While I’ve been able to attend memorial ceremonies and Independence Day parties before thanks to the large and vibrant Jewish community in Boston, the experience obviously cannot compare to what it’s like here in Israel. But before I get to celebrating Israel’s 62nd birthday, I will write a bit about Yom Hazikaron, and the importance of remembering the soldiers who died defending the State of Israel and her citizens, and all the men, women, and children murdered by Islamic terrorists simply because they were Jewish.

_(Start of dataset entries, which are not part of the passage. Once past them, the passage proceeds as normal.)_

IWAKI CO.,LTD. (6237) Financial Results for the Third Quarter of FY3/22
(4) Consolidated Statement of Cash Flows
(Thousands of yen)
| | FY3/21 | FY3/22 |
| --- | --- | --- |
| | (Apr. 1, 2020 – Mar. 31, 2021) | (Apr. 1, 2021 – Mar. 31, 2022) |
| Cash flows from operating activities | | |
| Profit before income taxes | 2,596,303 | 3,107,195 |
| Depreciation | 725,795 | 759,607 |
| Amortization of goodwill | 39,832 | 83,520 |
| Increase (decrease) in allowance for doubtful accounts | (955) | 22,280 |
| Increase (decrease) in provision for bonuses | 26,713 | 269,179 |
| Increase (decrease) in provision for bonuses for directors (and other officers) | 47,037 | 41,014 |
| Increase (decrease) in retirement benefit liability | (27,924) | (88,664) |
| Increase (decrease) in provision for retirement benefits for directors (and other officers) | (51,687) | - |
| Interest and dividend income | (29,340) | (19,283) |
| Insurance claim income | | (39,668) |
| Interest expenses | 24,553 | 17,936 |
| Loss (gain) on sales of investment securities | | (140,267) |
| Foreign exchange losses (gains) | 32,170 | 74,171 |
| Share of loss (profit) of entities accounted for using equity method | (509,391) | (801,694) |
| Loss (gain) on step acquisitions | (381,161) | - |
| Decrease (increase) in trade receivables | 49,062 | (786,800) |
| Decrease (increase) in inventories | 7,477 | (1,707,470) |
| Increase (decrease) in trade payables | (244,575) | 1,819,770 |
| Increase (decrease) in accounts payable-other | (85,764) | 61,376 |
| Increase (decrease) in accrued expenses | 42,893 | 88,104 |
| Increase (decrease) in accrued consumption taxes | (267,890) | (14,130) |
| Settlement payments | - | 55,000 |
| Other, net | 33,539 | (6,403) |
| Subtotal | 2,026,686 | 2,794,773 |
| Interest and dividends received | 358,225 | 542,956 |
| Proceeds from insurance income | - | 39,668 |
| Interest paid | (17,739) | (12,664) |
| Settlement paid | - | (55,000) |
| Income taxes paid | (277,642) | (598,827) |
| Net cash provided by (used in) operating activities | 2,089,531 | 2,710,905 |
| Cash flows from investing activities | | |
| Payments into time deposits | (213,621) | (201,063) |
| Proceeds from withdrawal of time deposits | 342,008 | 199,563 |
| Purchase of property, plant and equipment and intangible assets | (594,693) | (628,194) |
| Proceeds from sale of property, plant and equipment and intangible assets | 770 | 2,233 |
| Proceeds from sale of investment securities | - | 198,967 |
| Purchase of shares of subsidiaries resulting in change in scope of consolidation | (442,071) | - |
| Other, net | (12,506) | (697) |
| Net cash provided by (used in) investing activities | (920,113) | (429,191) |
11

I marked Yom Hazikaron on Sunday night by attending a memorial ceremony designed for American olim and other English speakers. The ceremony began with the traditional siren, when all of Israel comes to a standstill to observe a minute of silence. Then, there was a tribute to Staff Sgt. Ari Weiss, an American oleh and sargeant in the Nahal Bridgade, who was killed three weeks shy of his 22nd birthday in Shechem battling Hamas terrorists in 2002. A touching video showcased who Ari was and why he was so loved by his friends and family. Ari’s father, Rabbi Stewart Weiss, spoke beautifully after the video tribute, re-telling the audience what he said to the people who attended his son’s funeral: that everyone go home and sing “Am Yisrael Chai” in Ari’s memory. Thank God I haven’t personally suffered the loss of anyone serving in the IDF, so the ceremony really helped me internalize and personalize what it means to lose a loved one.
I have never lived a day in my life without the State of Israel being a fact, and it’s easy to take her existence for granted. But the juxtaposition of Yom Hazikaron and Yom Ha’atzma’ut reminds us that throughout Israel’s history, its citizens have had to defend the State each and every day, and often with their lives. This is why it’s so appropriate for the day of mourning to be followed by celebration, reminding us that these losses were not in vain, that helped create and protect the State of Israel.
So Monday night, as the sun set, mourning and sadness turned into jubilation and celebration. I went with a group of friends to the downtown Jerusalem area of Ben Yehuda Street and it was, as you can imagine, quite a scene: older people, younger people, families, teenagers, everyone really, enjoying the revelry. Over on Hillel Street, there were two stages set up with DJ’s playing different kinds of music and people hanging out and dancing. And of course, my favorite event, two sets of fireworks, one shot off around 11:15pm, the other at midnight (I must say that coming from Boston, I am extremely spoiled when it comes to fireworks, and I have yet to see a display that comes close to the yearly displays in Newton and Boston). After the fireworks, we headed to Machane Yehuda, where the entire shuk was transformed into yet another street party, this one aimed more at young adults. There were makeshift bars set up, a stage with a band, and streams and streams of young Zionists celebrating Independence Day. Then yesterday was part two of the celebration, joining the all-Israeli activity of barbequing in Efrat with my cousins Ephraim, Batya, Shlomo, Julie and their kids…plenty of hamburgers, hot dogs, chicken, and steak to go around.